DESCRIPTION OF THE TASK: Print exactly the lines below between the line holding "Arrangements (List) | | | | |" and the line holding "operations (Specify) | | | | |", inclusive, and nothing more.

[Transcribed page contents]
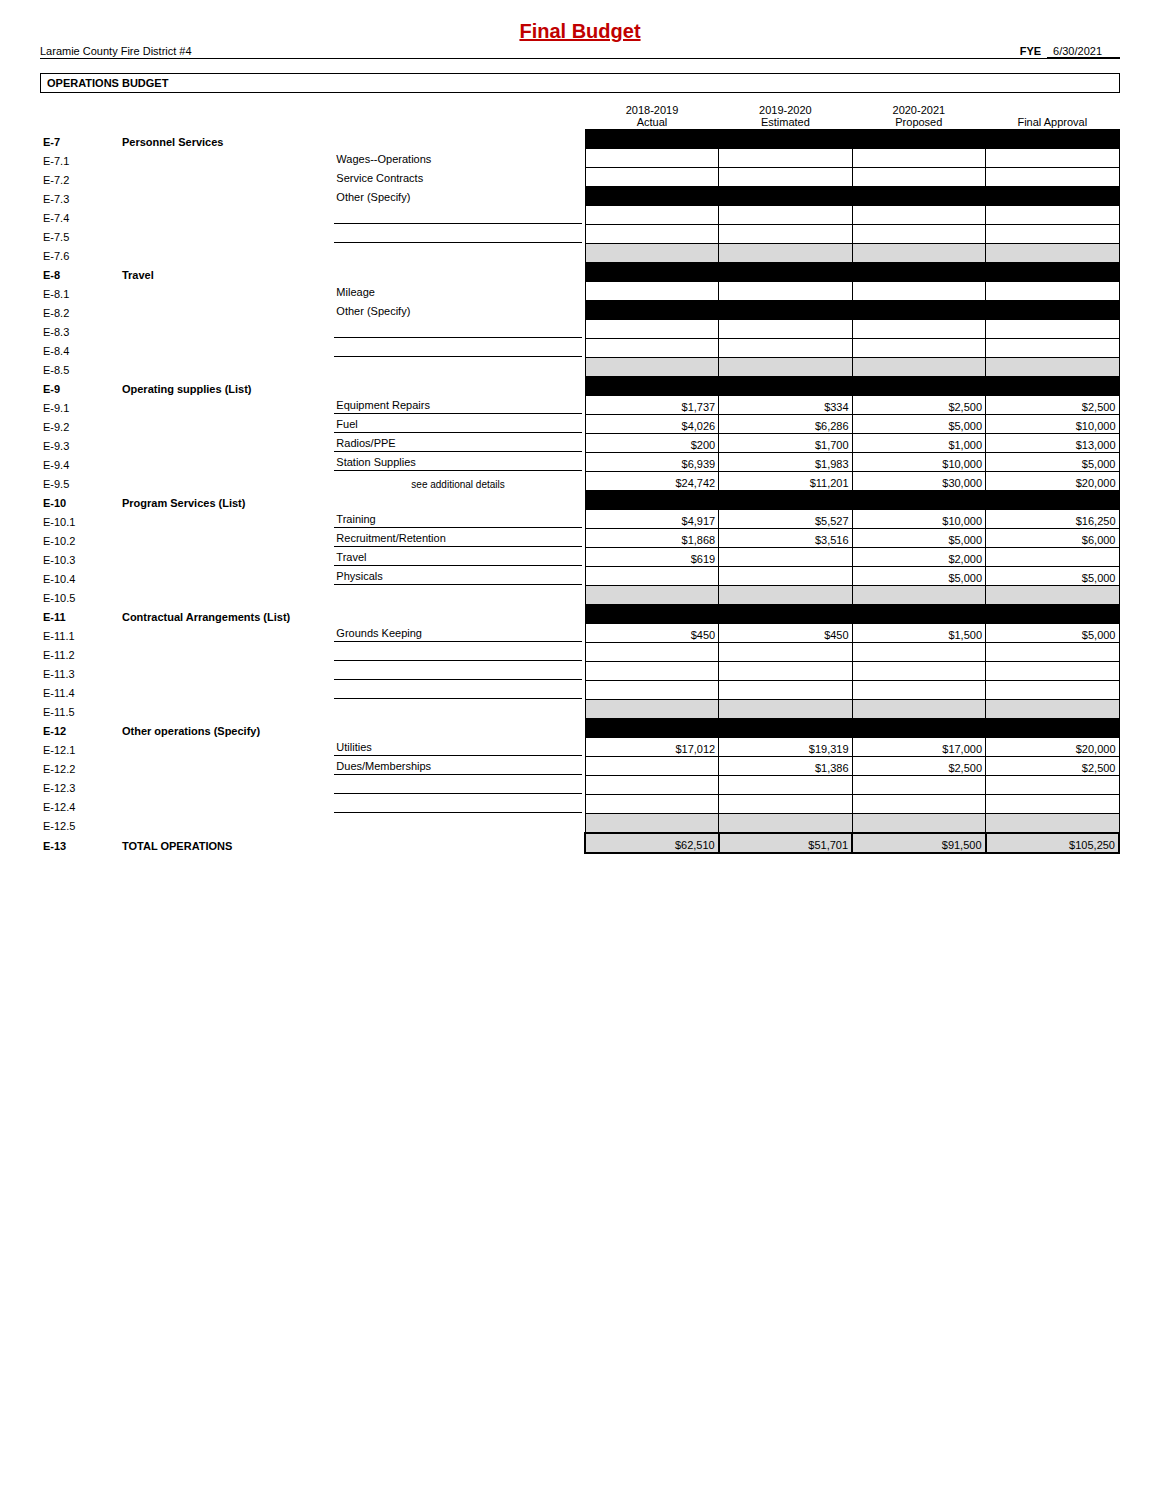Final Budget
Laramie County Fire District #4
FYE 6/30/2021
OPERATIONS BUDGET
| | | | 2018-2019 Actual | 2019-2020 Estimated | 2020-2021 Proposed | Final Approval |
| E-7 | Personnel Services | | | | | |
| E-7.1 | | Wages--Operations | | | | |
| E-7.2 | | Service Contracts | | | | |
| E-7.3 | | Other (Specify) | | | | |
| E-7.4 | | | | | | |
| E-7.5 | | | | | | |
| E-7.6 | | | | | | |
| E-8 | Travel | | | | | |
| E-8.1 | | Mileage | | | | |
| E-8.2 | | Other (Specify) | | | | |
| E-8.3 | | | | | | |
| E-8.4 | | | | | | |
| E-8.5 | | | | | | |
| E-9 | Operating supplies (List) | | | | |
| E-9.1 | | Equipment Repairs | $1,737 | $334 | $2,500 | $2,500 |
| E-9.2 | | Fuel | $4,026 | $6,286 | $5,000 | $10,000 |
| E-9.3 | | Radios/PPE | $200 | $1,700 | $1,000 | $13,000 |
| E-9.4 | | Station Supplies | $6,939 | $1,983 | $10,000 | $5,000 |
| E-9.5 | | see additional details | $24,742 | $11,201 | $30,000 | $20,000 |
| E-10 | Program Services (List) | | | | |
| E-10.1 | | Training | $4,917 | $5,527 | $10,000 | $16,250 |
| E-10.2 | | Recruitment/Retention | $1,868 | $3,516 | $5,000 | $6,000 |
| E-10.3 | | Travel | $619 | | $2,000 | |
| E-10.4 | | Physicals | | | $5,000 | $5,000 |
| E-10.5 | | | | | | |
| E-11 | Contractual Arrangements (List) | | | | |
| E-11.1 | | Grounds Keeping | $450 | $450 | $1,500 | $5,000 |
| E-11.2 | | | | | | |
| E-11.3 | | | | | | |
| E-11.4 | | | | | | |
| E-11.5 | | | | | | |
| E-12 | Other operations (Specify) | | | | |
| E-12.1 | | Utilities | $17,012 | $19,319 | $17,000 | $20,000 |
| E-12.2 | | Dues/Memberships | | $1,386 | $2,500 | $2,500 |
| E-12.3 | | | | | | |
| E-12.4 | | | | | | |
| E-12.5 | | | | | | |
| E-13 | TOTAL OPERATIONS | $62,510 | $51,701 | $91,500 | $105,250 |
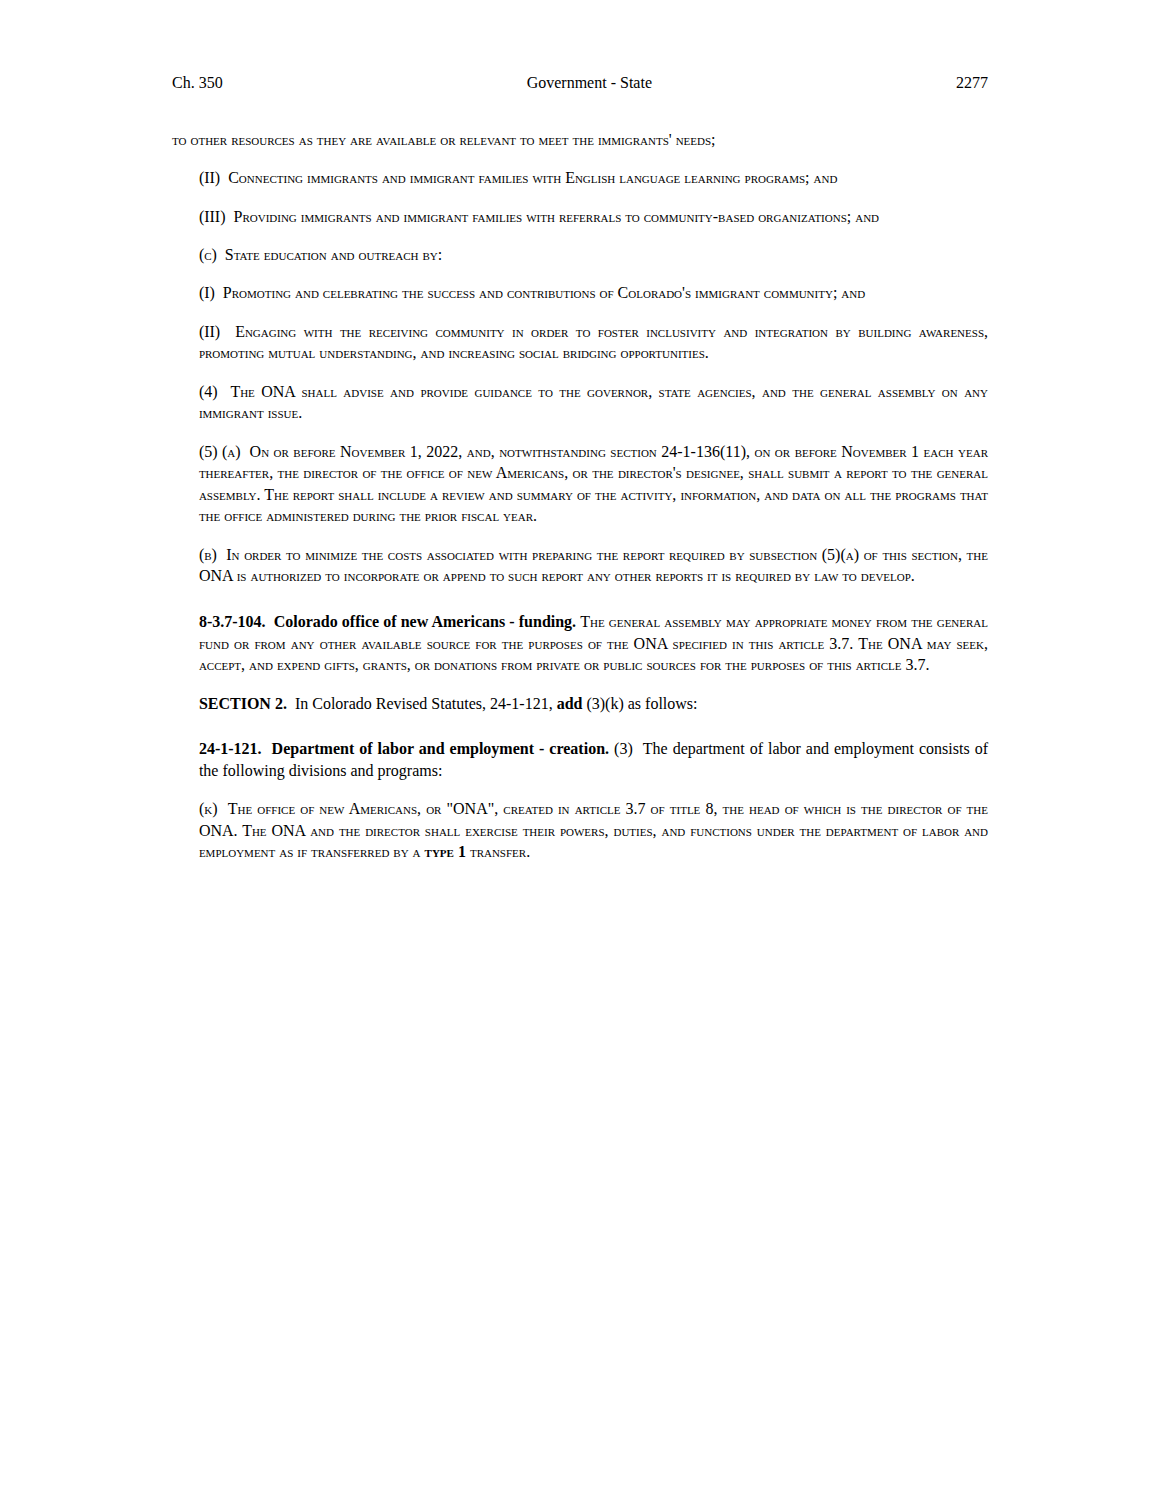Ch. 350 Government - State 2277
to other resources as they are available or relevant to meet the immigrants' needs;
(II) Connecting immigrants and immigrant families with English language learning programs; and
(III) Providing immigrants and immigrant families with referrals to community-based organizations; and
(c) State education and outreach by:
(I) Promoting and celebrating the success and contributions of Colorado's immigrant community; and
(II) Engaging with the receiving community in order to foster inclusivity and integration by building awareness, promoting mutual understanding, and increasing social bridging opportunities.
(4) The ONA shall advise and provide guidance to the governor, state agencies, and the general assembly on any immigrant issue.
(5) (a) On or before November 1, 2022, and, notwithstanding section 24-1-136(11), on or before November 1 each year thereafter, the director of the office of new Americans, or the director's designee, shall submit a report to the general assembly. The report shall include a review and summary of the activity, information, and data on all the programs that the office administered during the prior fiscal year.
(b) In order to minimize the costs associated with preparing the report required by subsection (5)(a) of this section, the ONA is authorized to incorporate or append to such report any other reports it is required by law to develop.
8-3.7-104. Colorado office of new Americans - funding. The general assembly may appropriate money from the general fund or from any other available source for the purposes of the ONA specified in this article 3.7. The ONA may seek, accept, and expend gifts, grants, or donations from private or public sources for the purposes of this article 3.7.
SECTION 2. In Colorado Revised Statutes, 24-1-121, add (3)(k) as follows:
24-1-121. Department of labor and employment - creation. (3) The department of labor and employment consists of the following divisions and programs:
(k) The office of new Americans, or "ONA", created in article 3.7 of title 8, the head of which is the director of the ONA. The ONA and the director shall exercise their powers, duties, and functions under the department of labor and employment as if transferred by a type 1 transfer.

YOUR SOLUTION:
| E-11 | Contractual Arrangements (List) | | | | |
| E-11.1 | | Grounds Keeping | $450 | $450 | $1,500 | $5,000 |
| E-11.2 | | | | | | |
| E-11.3 | | | | | | |
| E-11.4 | | | | | | |
| E-11.5 | | | | | | |
| E-12 | Other operations (Specify) | | | | |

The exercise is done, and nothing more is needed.